Legal action could follow two year ban on super trawler
by Media Services on 20 Nov 2012
Super trawler operator Seafish Tasmania says it is considering possible legal action in response to the federal government's two-year ban on Abel Tasman, formerly FV Margiris.
A ban on commercial fishing in Australian waters by the super trawler will be extended for two years while the environmental impacts are assessed. Announcing the decision, Environment Minister Tony Burke said the extension would take effect from midnight 19 November.
Seafish director Gerry Geen has pleaded for 'a fair go' after the Minister exercised new powers and stopped the giant factory ship trawling Australian waters while the potential impacts are assessed.
Seafish plans to consult with its Dutch joint venture partner, Parlevliet & Van der Plas over the 142m vessel, now stranded at Port Lincoln and costing its backers tens of thousands of dollars a day.
'All options will be on the table,' Mr Geen said in a statement, describing the government's decision as 'a raw deal' for the company.
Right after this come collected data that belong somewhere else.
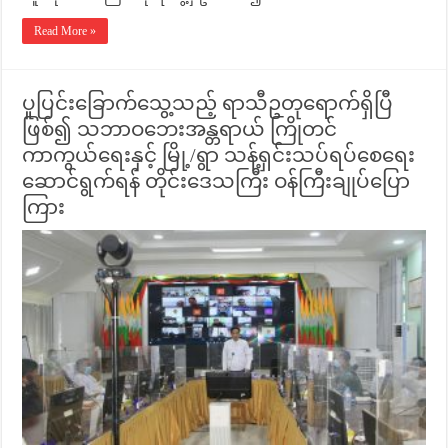
Read More »
ပူပြင်းခြောက်သွေ့သည့် ရာသီဥတုရောက်ရှိပြီ
ဖြစ်၍ သဘာဝဘေးအန္တရာယ် ကြိုတင်
ကာကွယ်ရေးနှင့် မြို့/ရွာ သန့်ရှင်းသပ်ရပ်စေရေး
ဆောင်ရွက်ရန် တိုင်းဒေသကြီး ဝန်ကြီးချုပ်ပြော
ကြား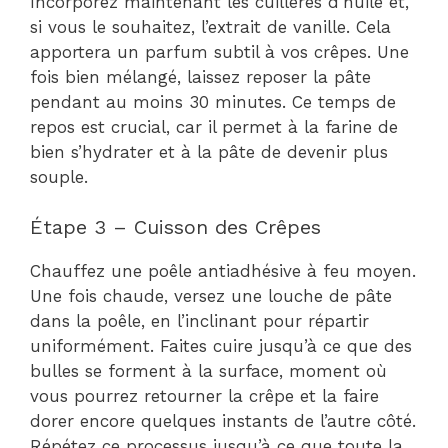
Incorporez maintenant les cuillères d’huile et,
si vous le souhaitez, l’extrait de vanille. Cela
apportera un parfum subtil à vos crêpes. Une
fois bien mélangé, laissez reposer la pâte
pendant au moins 30 minutes. Ce temps de
repos est crucial, car il permet à la farine de
bien s’hydrater et à la pâte de devenir plus
souple.
Étape 3 – Cuisson des Crêpes
Chauffez une poêle antiadhésive à feu moyen.
Une fois chaude, versez une louche de pâte
dans la poêle, en l’inclinant pour répartir
uniformément. Faites cuire jusqu’à ce que des
bulles se forment à la surface, moment où
vous pourrez retourner la crêpe et la faire
dorer encore quelques instants de l’autre côté.
Répétez ce processus jusqu’à ce que toute la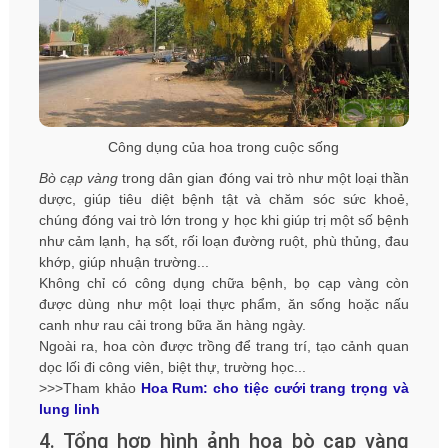
Công dụng của hoa trong cuộc sống
Bò cạp vàng
trong dân gian đóng vai trò như một loại thần
dược, giúp tiêu diệt bệnh tật và chăm sóc sức khoẻ,
chúng đóng vai trò lớn trong y học khi giúp trị một số bệnh
như cảm lạnh, hạ sốt, rối loạn đường ruột, phù thủng, đau
khớp, giúp nhuận trường...
Không chỉ có công dụng chữa bệnh, bọ cạp vàng còn
được dùng như một loại thực phẩm, ăn sống hoặc nấu
canh như rau cải trong bữa ăn hàng ngày.
Ngoài ra, hoa còn được trồng để trang trí, tạo cảnh quan
dọc lối đi công viên, biệt thự, trường học...
>>>Tham khảo
Hoa Rum: cho tiệc cưới trang trọng và
lung linh
4. Tổng hợp hình ảnh hoa bò cạp vàng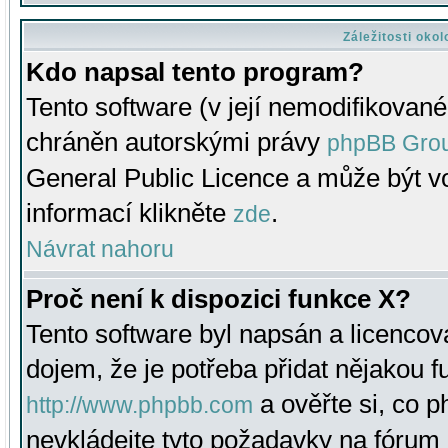
Záležitosti oko
Kdo napsal tento program?
Tento software (v její nemodifikované
chráněn autorskými právy
phpBB Gro
General Public Licence a může být vo
informací klikněte
.
zde
Návrat nahoru
Proč není k dispozici funkce X?
Tento software byl napsán a licenco
dojem, že je potřeba přidat nějakou f
a ověřte si, co 
http://www.phpbb.com
nevkládejte tyto požadavky na fóru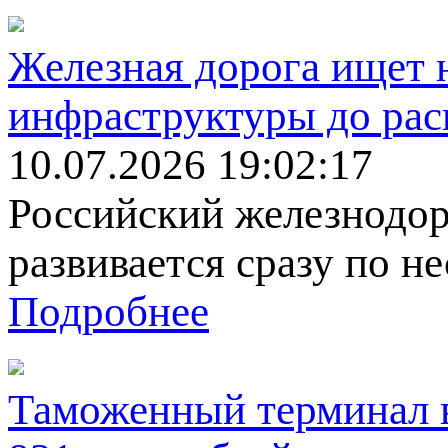
Железная дорога ищет н
инфраструктуры до ра
10.07.2026 19:02:17
Российский железнодор
развивается сразу по н
Подробнее
Таможенный терминал в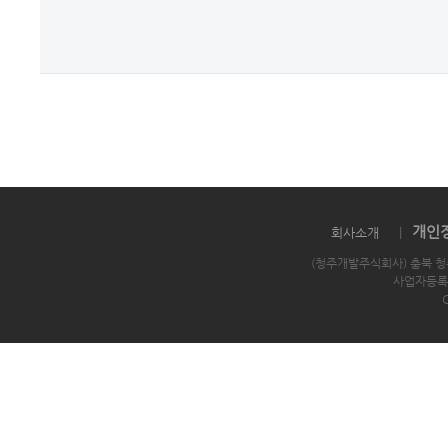
개인
회사소개
|
(청주개발주식회사) 충북 청
사업자등록번호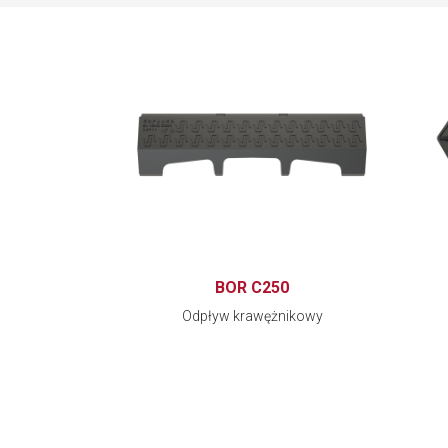
BOR C250
Odpływ krawężnikowy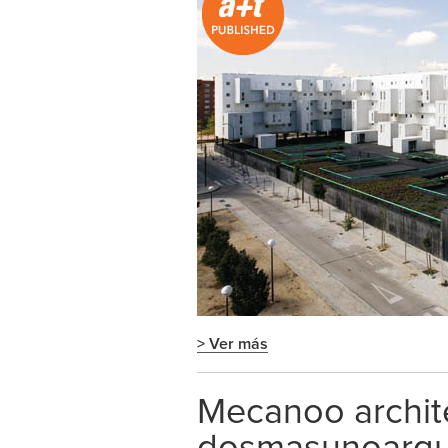
> Ver más
Mecanoo archit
'We followed all AFMA's (Australian Fisheries Management Authority's) rules and regulations and were given the green light ... but then at the last minute the Australian government pulled the rug.'
Mr Burke conceded a court battle could result from his announcement, made 60 days after legislation was tabled to increase his ministerial powers.
'The company have made clear, (in) public and personally, that if they thought they needed to they would pursue all legal options available to them,' Mr Burke told reporters last week. But he said the government was on 'completely strong legal ground' to counter any compensation claims or legal challenges.
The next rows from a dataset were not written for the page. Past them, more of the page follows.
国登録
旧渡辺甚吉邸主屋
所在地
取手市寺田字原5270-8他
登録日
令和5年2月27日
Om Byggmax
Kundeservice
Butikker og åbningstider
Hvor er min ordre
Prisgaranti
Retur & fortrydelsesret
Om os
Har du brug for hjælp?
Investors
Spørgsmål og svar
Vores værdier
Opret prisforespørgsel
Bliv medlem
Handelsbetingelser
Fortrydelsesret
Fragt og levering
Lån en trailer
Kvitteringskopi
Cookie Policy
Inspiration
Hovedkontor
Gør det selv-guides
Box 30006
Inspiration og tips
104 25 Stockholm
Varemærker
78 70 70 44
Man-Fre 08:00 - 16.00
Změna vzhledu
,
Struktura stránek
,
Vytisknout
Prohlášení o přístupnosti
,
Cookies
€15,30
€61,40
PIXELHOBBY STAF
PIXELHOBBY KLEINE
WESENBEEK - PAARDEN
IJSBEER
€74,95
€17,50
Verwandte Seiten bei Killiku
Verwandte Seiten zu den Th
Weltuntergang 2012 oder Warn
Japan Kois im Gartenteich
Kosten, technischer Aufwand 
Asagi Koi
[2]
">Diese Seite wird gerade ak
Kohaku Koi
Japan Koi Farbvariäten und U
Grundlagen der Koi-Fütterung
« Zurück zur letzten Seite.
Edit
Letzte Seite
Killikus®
Seafish Tasmania had attempted to appease the government by offering to use less than half the factory ship's freezing capacity and to move on from fishing areas once a certain tonnage was caught.
Mr Burke said his department remained dissatisfied with the 'genuine uncertainty' around the vessel.
Mr Geen said he had received little response to his company's offer of concessions. 'All we want is a fair go,' he said.